Speaker: Dmitry Pozharskiy
Series: Final Public Oral Examinations
Location: Lapidus Lounge (E-Quad A210)
Date/Time: Tuesday, November 7, 2017, 9:00 a.m. - 10:30 a.m.

In recent years a nonlinear, acoustic metamaterial, named granular crystals, has gained prominence due to its high accessibility, both experimentally and computationally.  The observation of a wide range of dynamical phenomena in the system, due to its inherent nonlinearities, has suggested its importance in many engineering applications related to wave propagation.

In the first part of this dissertation, we explore the nonlinear dynamics of dampeddriven granular crystals. In one case, we consider a highly nonlinear setting, also known as a sonic vacuum, and derive a nonlinear analogue of a linear spectrum, corresponding to resonant periodic propagation and antiresonances. Experimental studies confirm the computational findings and the assimilation of experimental data into a numerical model is demonstrated. In the second case, global bifurcations in a precompressed granular crystal are examined, and their involvement in the appearance of chaotic dynamics is demonstrated. Both results highlight the importance of exploring the nonlinear dynamics, to gain insight into how a granular crystal responds to different external excitations.

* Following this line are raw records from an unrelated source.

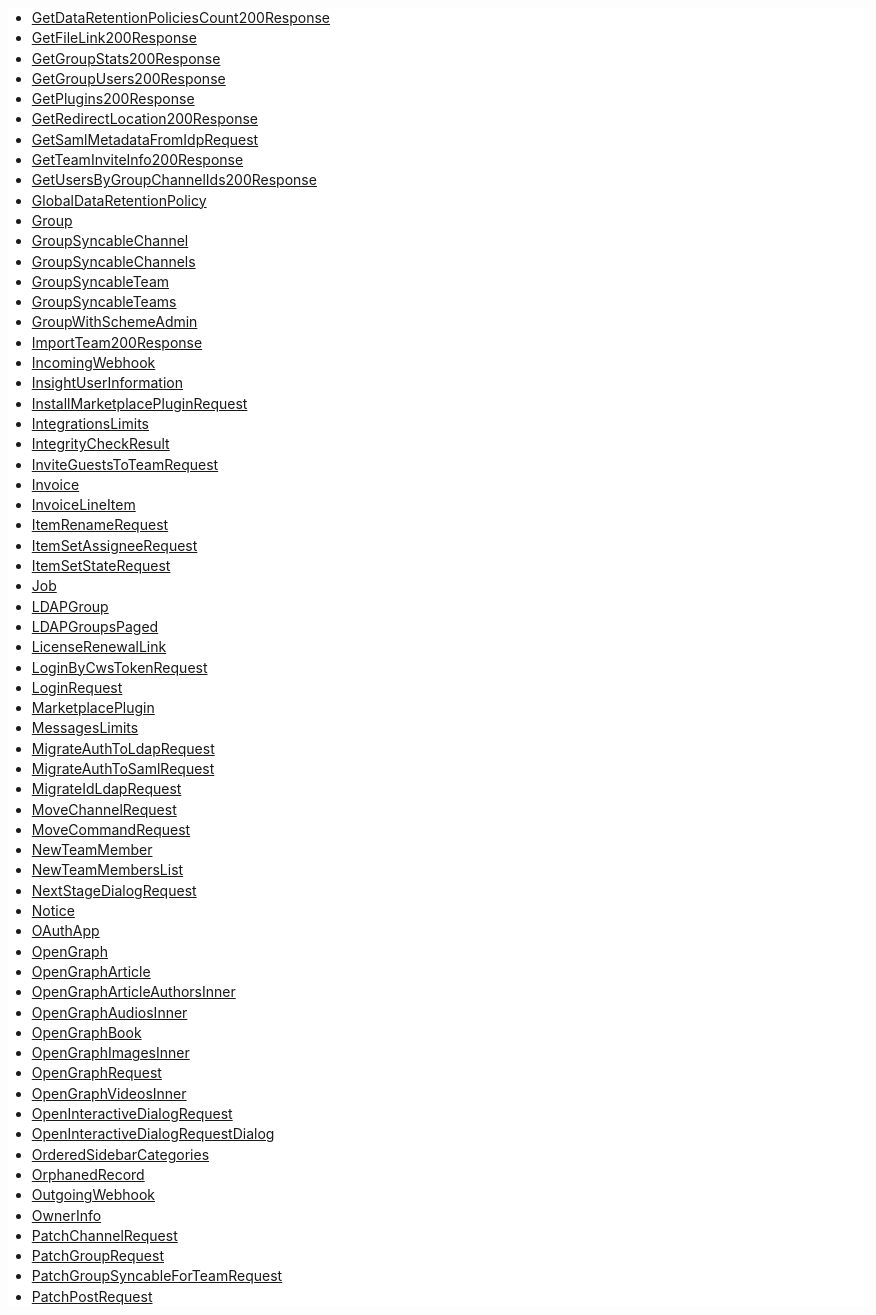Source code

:  - [GetDataRetentionPoliciesCount200Response](docs/GetDataRetentionPoliciesCount200Response.md)
 - [GetFileLink200Response](docs/GetFileLink200Response.md)
 - [GetGroupStats200Response](docs/GetGroupStats200Response.md)
 - [GetGroupUsers200Response](docs/GetGroupUsers200Response.md)
 - [GetPlugins200Response](docs/GetPlugins200Response.md)
 - [GetRedirectLocation200Response](docs/GetRedirectLocation200Response.md)
 - [GetSamlMetadataFromIdpRequest](docs/GetSamlMetadataFromIdpRequest.md)
 - [GetTeamInviteInfo200Response](docs/GetTeamInviteInfo200Response.md)
 - [GetUsersByGroupChannelIds200Response](docs/GetUsersByGroupChannelIds200Response.md)
 - [GlobalDataRetentionPolicy](docs/GlobalDataRetentionPolicy.md)
 - [Group](docs/Group.md)
 - [GroupSyncableChannel](docs/GroupSyncableChannel.md)
 - [GroupSyncableChannels](docs/GroupSyncableChannels.md)
 - [GroupSyncableTeam](docs/GroupSyncableTeam.md)
 - [GroupSyncableTeams](docs/GroupSyncableTeams.md)
 - [GroupWithSchemeAdmin](docs/GroupWithSchemeAdmin.md)
 - [ImportTeam200Response](docs/ImportTeam200Response.md)
 - [IncomingWebhook](docs/IncomingWebhook.md)
 - [InsightUserInformation](docs/InsightUserInformation.md)
 - [InstallMarketplacePluginRequest](docs/InstallMarketplacePluginRequest.md)
 - [IntegrationsLimits](docs/IntegrationsLimits.md)
 - [IntegrityCheckResult](docs/IntegrityCheckResult.md)
 - [InviteGuestsToTeamRequest](docs/InviteGuestsToTeamRequest.md)
 - [Invoice](docs/Invoice.md)
 - [InvoiceLineItem](docs/InvoiceLineItem.md)
 - [ItemRenameRequest](docs/ItemRenameRequest.md)
 - [ItemSetAssigneeRequest](docs/ItemSetAssigneeRequest.md)
 - [ItemSetStateRequest](docs/ItemSetStateRequest.md)
 - [Job](docs/Job.md)
 - [LDAPGroup](docs/LDAPGroup.md)
 - [LDAPGroupsPaged](docs/LDAPGroupsPaged.md)
 - [LicenseRenewalLink](docs/LicenseRenewalLink.md)
 - [LoginByCwsTokenRequest](docs/LoginByCwsTokenRequest.md)
 - [LoginRequest](docs/LoginRequest.md)
 - [MarketplacePlugin](docs/MarketplacePlugin.md)
 - [MessagesLimits](docs/MessagesLimits.md)
 - [MigrateAuthToLdapRequest](docs/MigrateAuthToLdapRequest.md)
 - [MigrateAuthToSamlRequest](docs/MigrateAuthToSamlRequest.md)
 - [MigrateIdLdapRequest](docs/MigrateIdLdapRequest.md)
 - [MoveChannelRequest](docs/MoveChannelRequest.md)
 - [MoveCommandRequest](docs/MoveCommandRequest.md)
 - [NewTeamMember](docs/NewTeamMember.md)
 - [NewTeamMembersList](docs/NewTeamMembersList.md)
 - [NextStageDialogRequest](docs/NextStageDialogRequest.md)
 - [Notice](docs/Notice.md)
 - [OAuthApp](docs/OAuthApp.md)
 - [OpenGraph](docs/OpenGraph.md)
 - [OpenGraphArticle](docs/OpenGraphArticle.md)
 - [OpenGraphArticleAuthorsInner](docs/OpenGraphArticleAuthorsInner.md)
 - [OpenGraphAudiosInner](docs/OpenGraphAudiosInner.md)
 - [OpenGraphBook](docs/OpenGraphBook.md)
 - [OpenGraphImagesInner](docs/OpenGraphImagesInner.md)
 - [OpenGraphRequest](docs/OpenGraphRequest.md)
 - [OpenGraphVideosInner](docs/OpenGraphVideosInner.md)
 - [OpenInteractiveDialogRequest](docs/OpenInteractiveDialogRequest.md)
 - [OpenInteractiveDialogRequestDialog](docs/OpenInteractiveDialogRequestDialog.md)
 - [OrderedSidebarCategories](docs/OrderedSidebarCategories.md)
 - [OrphanedRecord](docs/OrphanedRecord.md)
 - [OutgoingWebhook](docs/OutgoingWebhook.md)
 - [OwnerInfo](docs/OwnerInfo.md)
 - [PatchChannelRequest](docs/PatchChannelRequest.md)
 - [PatchGroupRequest](docs/PatchGroupRequest.md)
 - [PatchGroupSyncableForTeamRequest](docs/PatchGroupSyncableForTeamRequest.md)
 - [PatchPostRequest](docs/PatchPostRequest.md)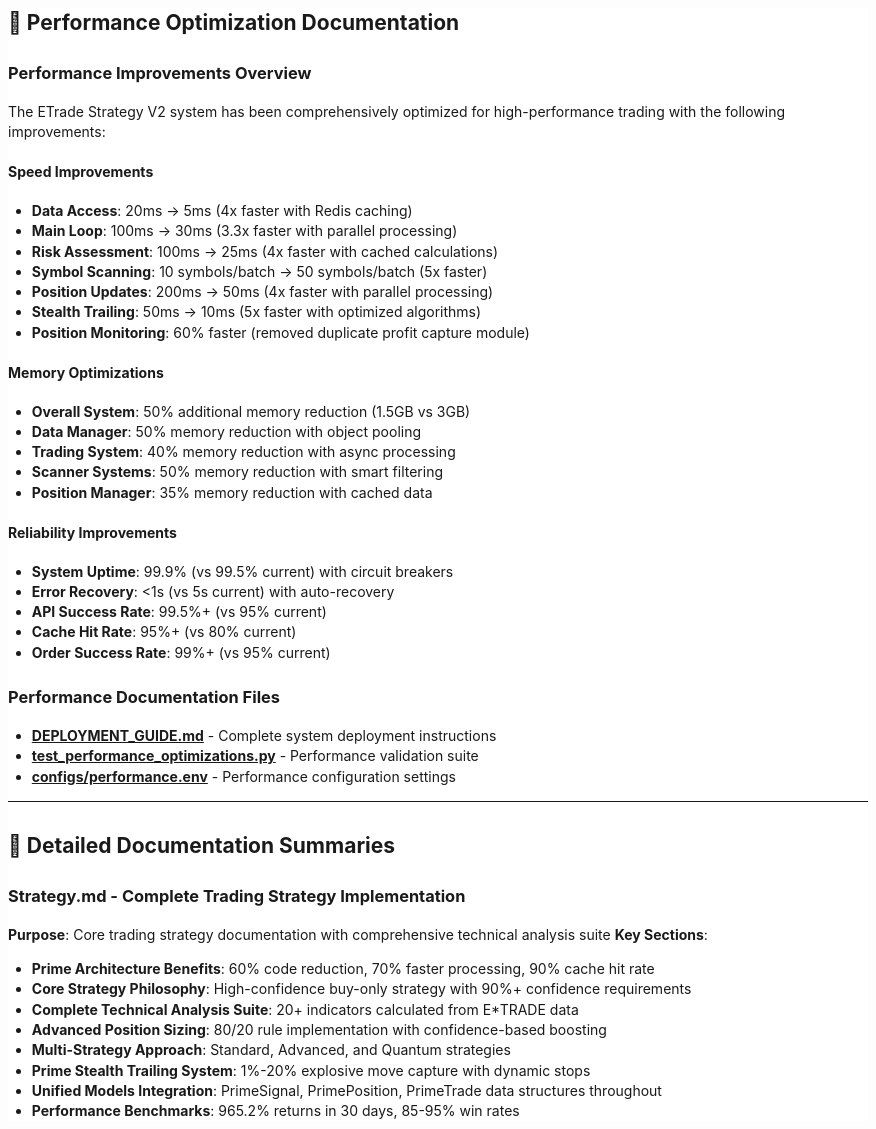 ## 🚀 **Performance Optimization Documentation**

### **Performance Improvements Overview**
The ETrade Strategy V2 system has been comprehensively optimized for high-performance trading with the following improvements:

#### **Speed Improvements**
- **Data Access**: 20ms → 5ms (4x faster with Redis caching)
- **Main Loop**: 100ms → 30ms (3.3x faster with parallel processing)
- **Risk Assessment**: 100ms → 25ms (4x faster with cached calculations)
- **Symbol Scanning**: 10 symbols/batch → 50 symbols/batch (5x faster)
- **Position Updates**: 200ms → 50ms (4x faster with parallel processing)
- **Stealth Trailing**: 50ms → 10ms (5x faster with optimized algorithms)
- **Position Monitoring**: 60% faster (removed duplicate profit capture module)

#### **Memory Optimizations**
- **Overall System**: 50% additional memory reduction (1.5GB vs 3GB)
- **Data Manager**: 50% memory reduction with object pooling
- **Trading System**: 40% memory reduction with async processing
- **Scanner Systems**: 50% memory reduction with smart filtering
- **Position Manager**: 35% memory reduction with cached data

#### **Reliability Improvements**
- **System Uptime**: 99.9% (vs 99.5% current) with circuit breakers
- **Error Recovery**: <1s (vs 5s current) with auto-recovery
- **API Success Rate**: 99.5%+ (vs 95% current)
- **Cache Hit Rate**: 95%+ (vs 80% current)
- **Order Success Rate**: 99%+ (vs 95% current)

### **Performance Documentation Files**
- **[DEPLOYMENT_GUIDE.md](../DEPLOYMENT_GUIDE.md)** - Complete system deployment instructions
- **[test_performance_optimizations.py](../test_performance_optimizations.py)** - Performance validation suite
- **[configs/performance.env](../configs/performance.env)** - Performance configuration settings

---

## 📖 Detailed Documentation Summaries

### **Strategy.md - Complete Trading Strategy Implementation**
**Purpose**: Core trading strategy documentation with comprehensive technical analysis suite
**Key Sections**:
- **Prime Architecture Benefits**: 60% code reduction, 70% faster processing, 90% cache hit rate
- **Core Strategy Philosophy**: High-confidence buy-only strategy with 90%+ confidence requirements
- **Complete Technical Analysis Suite**: 20+ indicators calculated from E*TRADE data
- **Advanced Position Sizing**: 80/20 rule implementation with confidence-based boosting
- **Multi-Strategy Approach**: Standard, Advanced, and Quantum strategies
- **Prime Stealth Trailing System**: 1%-20% explosive move capture with dynamic stops
- **Unified Models Integration**: PrimeSignal, PrimePosition, PrimeTrade data structures throughout
- **Performance Benchmarks**: 965.2% returns in 30 days, 85-95% win rates
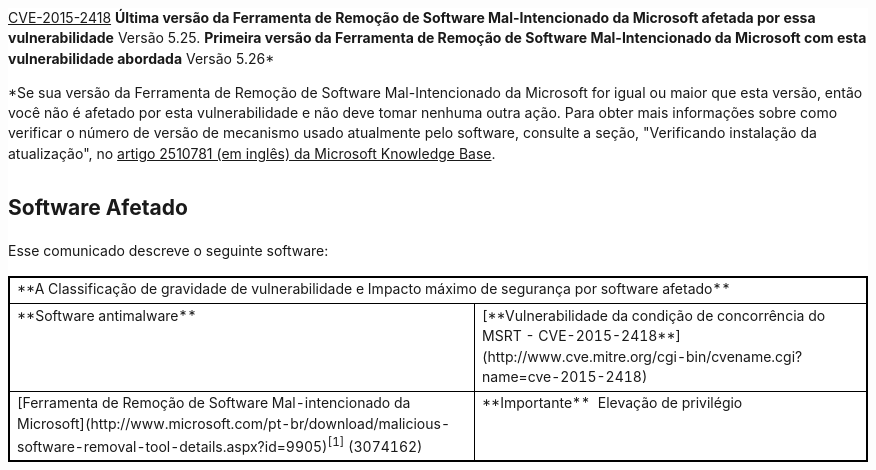 <td style="border:1px solid black;"><a href="http://www.cve.mitre.org/cgi-bin/cvename.cgi?name=cve-2015-2418">CVE-2015-2418</a></td>
</tr>
<tr class="odd">
<td style="border:1px solid black;"><strong>Última versão da Ferramenta de Remoção de Software Mal-Intencionado da Microsoft afetada por essa vulnerabilidade</strong></td>
<td style="border:1px solid black;">Versão 5.25.</td>
</tr>
<tr class="even">
<td style="border:1px solid black;"><strong>Primeira versão da Ferramenta de Remoção de Software Mal-Intencionado da Microsoft com esta vulnerabilidade abordada</strong></td>
<td style="border:1px solid black;">Versão 5.26*</td>
</tr>
</tbody>
</table>
  
\*Se sua versão da Ferramenta de Remoção de Software Mal-Intencionado da Microsoft for igual ou maior que esta versão, então você não é afetado por esta vulnerabilidade e não deve tomar nenhuma outra ação. Para obter mais informações sobre como verificar o número de versão de mecanismo usado atualmente pelo software, consulte a seção, "Verificando instalação da atualização", no [artigo 2510781 (em inglês) da Microsoft Knowledge Base](https://support.microsoft.com/pt-br/kb/2510781).
  
Software Afetado  
----------------
  
<span id="sectionToggle2"></span>
Esse comunicado descreve o seguinte software:

 
<table style="border:1px solid black;">
<tr>
<td style="border:1px solid black;" colspan="2">
**A Classificação de gravidade de vulnerabilidade e Impacto máximo de segurança por software afetado**

</td>
</tr>
<tr>
<td style="border:1px solid black;">
**Software antimalware**

</td>
<td style="border:1px solid black;">
[**Vulnerabilidade da condição de concorrência do MSRT - CVE-2015-2418**](http://www.cve.mitre.org/cgi-bin/cvename.cgi?name=cve-2015-2418)

</td>
</tr>
<tr>
<td style="border:1px solid black;">
[Ferramenta de Remoção de Software Mal-intencionado da Microsoft](http://www.microsoft.com/pt-br/download/malicious-software-removal-tool-details.aspx?id=9905)<sup>[1]</sup>
(3074162)

</td>
<td style="border:1px solid black;">
**Importante**   
Elevação de privilégio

In the second part, we borrow established ideas from coarse-graining of dynamical systems, and extend them to optimization problems. We combine manifold learning algorithms, such as Diffusion Maps, with stochastic optimization methods, such as Simulated Annealing, and show that we can retrieve an ensemble, of few, important parameters that should be explored in detail. This framework can lead to acceleration of convergence when dealing with complex, high-dimensional optimization, and could potentially be applied to design engineered granular crystals.